Trump repeatedly claimed Biden’s plan to tackle climate change and invest in green industries was developed by “AOC plus three,” referring to New York Rep. Alexandria Ocasio-Cortez. Biden chuckled during much of Trump’s answer and said, “I don’t know where he comes from.”

On race, Biden called out Trump’s previous refusals to condemn white supremacists and his attacks on the Black Lives Matter movement, declaring that the president “pours fuel on every single racist fire.”

“You know who I am. You know who he is. You know his character. You know my character,” Biden said. The rivals’ reputations for “honor and for telling to truth” are clear, he said.

Trump countered by pointing out his efforts on criminal justice reform and blasting Biden’s support of a 1990s Crime Bill that many feel disproportionately incarcerated Black men. Staring into the crowd, he declared himself “the least racist person in this room.”

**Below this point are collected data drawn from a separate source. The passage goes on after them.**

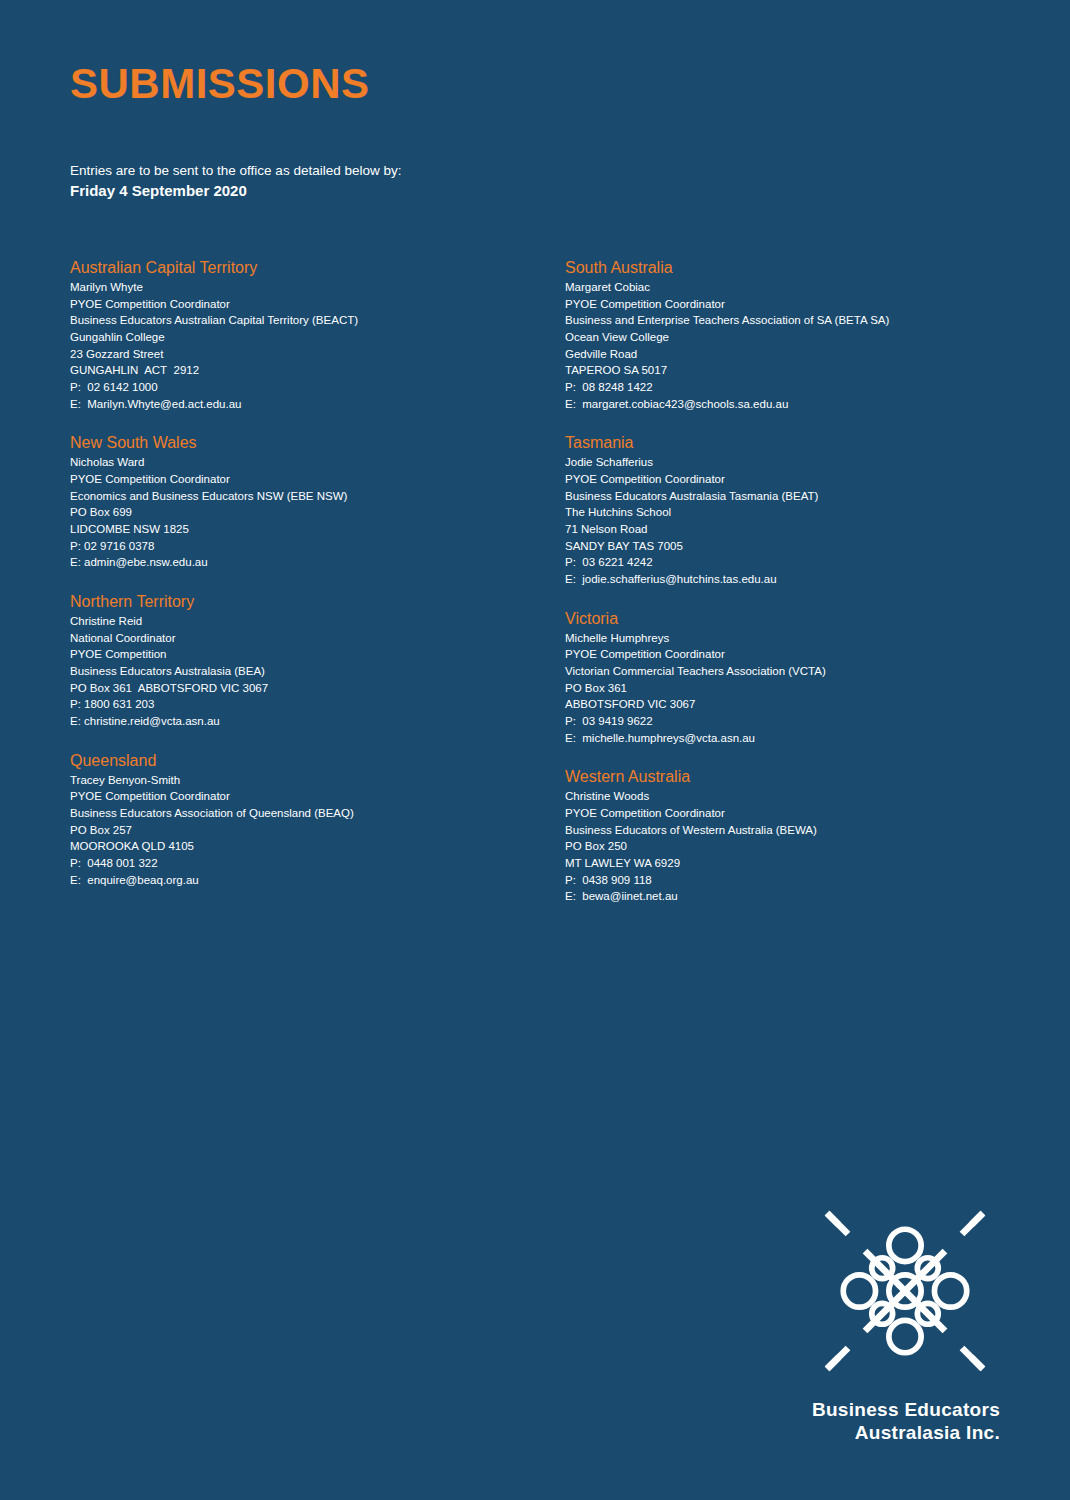SUBMISSIONS
Entries are to be sent to the office as detailed below by:
Friday 4 September 2020
Australian Capital Territory
Marilyn Whyte
PYOE Competition Coordinator
Business Educators Australian Capital Territory (BEACT)
Gungahlin College
23 Gozzard Street
GUNGAHLIN ACT 2912
P: 02 6142 1000
E: Marilyn.Whyte@ed.act.edu.au
New South Wales
Nicholas Ward
PYOE Competition Coordinator
Economics and Business Educators NSW (EBE NSW)
PO Box 699
LIDCOMBE NSW 1825
P: 02 9716 0378
E: admin@ebe.nsw.edu.au
Northern Territory
Christine Reid
National Coordinator
PYOE Competition
Business Educators Australasia (BEA)
PO Box 361 ABBOTSFORD VIC 3067
P: 1800 631 203
E: christine.reid@vcta.asn.au
Queensland
Tracey Benyon-Smith
PYOE Competition Coordinator
Business Educators Association of Queensland (BEAQ)
PO Box 257
MOOROOKA QLD 4105
P: 0448 001 322
E: enquire@beaq.org.au
South Australia
Margaret Cobiac
PYOE Competition Coordinator
Business and Enterprise Teachers Association of SA (BETA SA)
Ocean View College
Gedville Road
TAPEROO SA 5017
P: 08 8248 1422
E: margaret.cobiac423@schools.sa.edu.au
Tasmania
Jodie Schafferius
PYOE Competition Coordinator
Business Educators Australasia Tasmania (BEAT)
The Hutchins School
71 Nelson Road
SANDY BAY TAS 7005
P: 03 6221 4242
E: jodie.schafferius@hutchins.tas.edu.au
Victoria
Michelle Humphreys
PYOE Competition Coordinator
Victorian Commercial Teachers Association (VCTA)
PO Box 361
ABBOTSFORD VIC 3067
P: 03 9419 9622
E: michelle.humphreys@vcta.asn.au
Western Australia
Christine Woods
PYOE Competition Coordinator
Business Educators of Western Australia (BEWA)
PO Box 250
MT LAWLEY WA 6929
P: 0438 909 118
E: bewa@iinet.net.au
Business Educators
Australasia Inc.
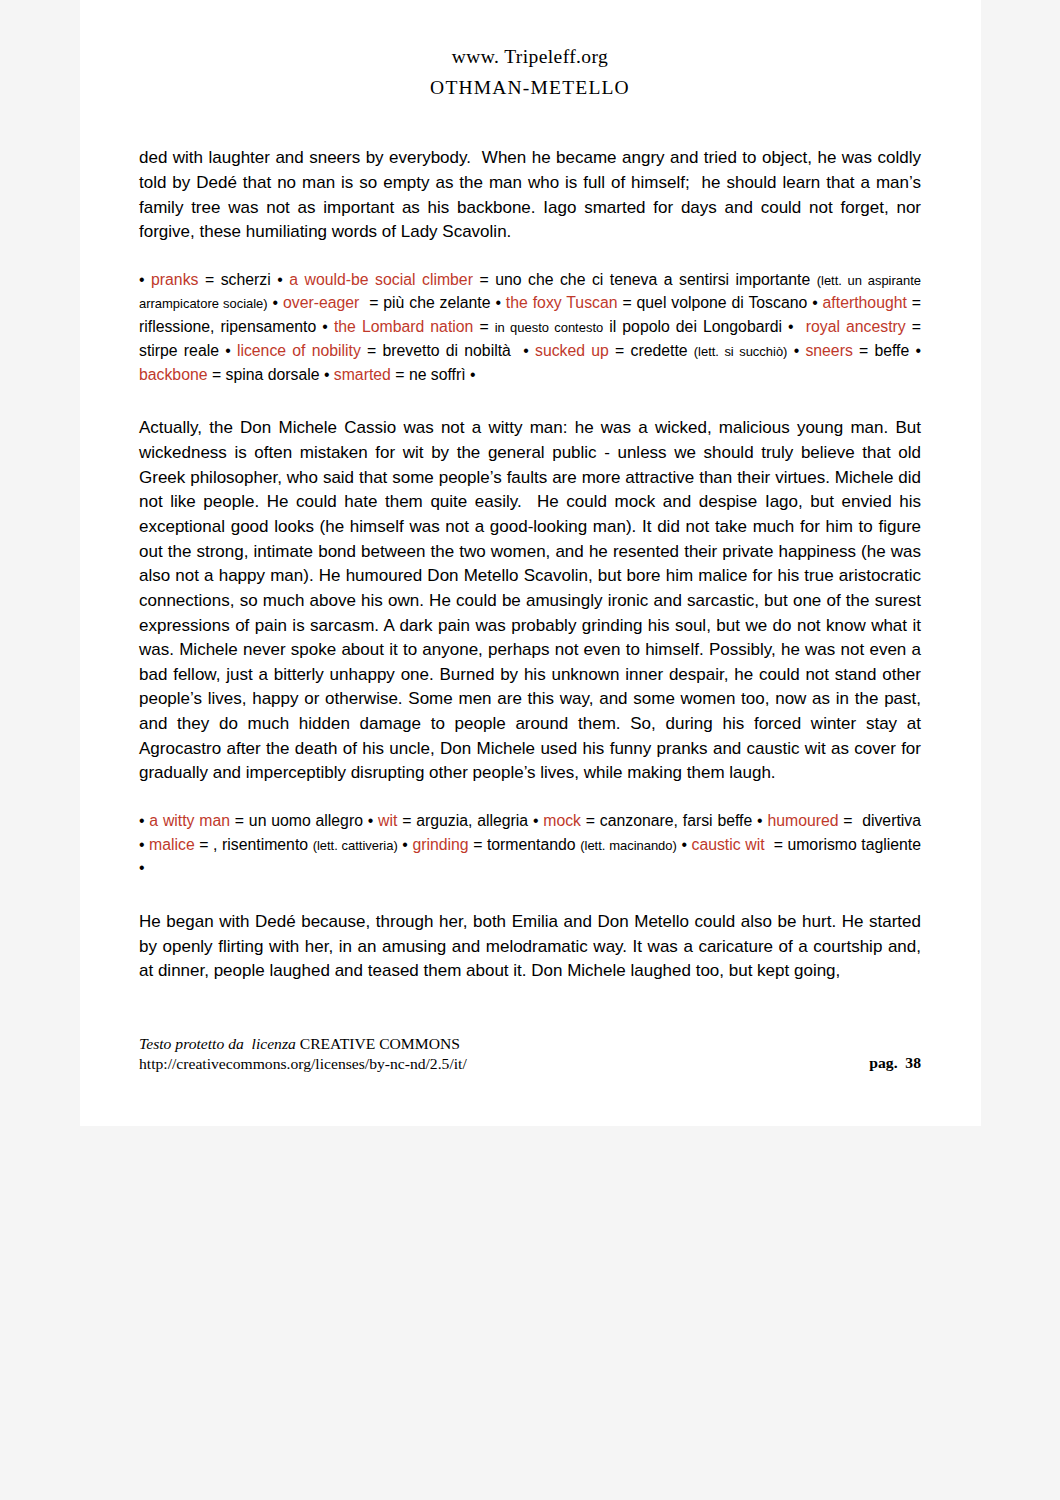www. Tripeleff.org
OTHMAN-METELLO
ded with laughter and sneers by everybody. When he became angry and tried to object, he was coldly told by Dedé that no man is so empty as the man who is full of himself; he should learn that a man’s family tree was not as important as his backbone. Iago smarted for days and could not forget, nor forgive, these humiliating words of Lady Scavolin.
• pranks = scherzi • a would-be social climber = uno che che ci teneva a sentirsi importante (lett. un aspirante arrampicatore sociale) • over-eager = più che zelante • the foxy Tuscan = quel volpone di Toscano • afterthought = riflessione, ripensamento • the Lombard nation = in questo contesto il popolo dei Longobardi • royal ancestry = stirpe reale • licence of nobility = brevetto di nobiltà • sucked up = credette (lett. si succhiò) • sneers = beffe • backbone = spina dorsale • smarted = ne soffrì •
Actually, the Don Michele Cassio was not a witty man: he was a wicked, malicious young man. But wickedness is often mistaken for wit by the general public - unless we should truly believe that old Greek philosopher, who said that some people’s faults are more attractive than their virtues. Michele did not like people. He could hate them quite easily. He could mock and despise Iago, but envied his exceptional good looks (he himself was not a good-looking man). It did not take much for him to figure out the strong, intimate bond between the two women, and he resented their private happiness (he was also not a happy man). He humoured Don Metello Scavolin, but bore him malice for his true aristocratic connections, so much above his own. He could be amusingly ironic and sarcastic, but one of the surest expressions of pain is sarcasm. A dark pain was probably grinding his soul, but we do not know what it was. Michele never spoke about it to anyone, perhaps not even to himself. Possibly, he was not even a bad fellow, just a bitterly unhappy one. Burned by his unknown inner despair, he could not stand other people’s lives, happy or otherwise. Some men are this way, and some women too, now as in the past, and they do much hidden damage to people around them. So, during his forced winter stay at Agrocastro after the death of his uncle, Don Michele used his funny pranks and caustic wit as cover for gradually and imperceptibly disrupting other people’s lives, while making them laugh.
• a witty man = un uomo allegro • wit = arguzia, allegria • mock = canzonare, farsi beffe • humoured = divertiva • malice = , risentimento (lett. cattiveria) • grinding = tormentando (lett. macinando) • caustic wit = umorismo tagliente •
He began with Dedé because, through her, both Emilia and Don Metello could also be hurt. He started by openly flirting with her, in an amusing and melodramatic way. It was a caricature of a courtship and, at dinner, people laughed and teased them about it. Don Michele laughed too, but kept going,
Testo protetto da licenza CREATIVE COMMONS
http://creativecommons.org/licenses/by-nc-nd/2.5/it/
pag. 38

Turning to foreign policy, Biden accused Trump of dealing with a “thug” while holding summits with the leader of North Korea, Kim Jong Un. And closer to home, the former vice president laced into the Trump administration’s policy of separating children from their parents trying to illegally cross the border.

Biden said that America has learned from a New York Times report that Trump paid only $750 a year in federal taxes while holding “a secret bank account” in China. The former vice president then challenged the president to release his tax returns.

Trump said he closed his former account in China and claimed his accountants told him he “prepaid tens of millions of dollars” in taxes. However, as he has for the past four years after promising to release his taxes, he declined to say when he might do so.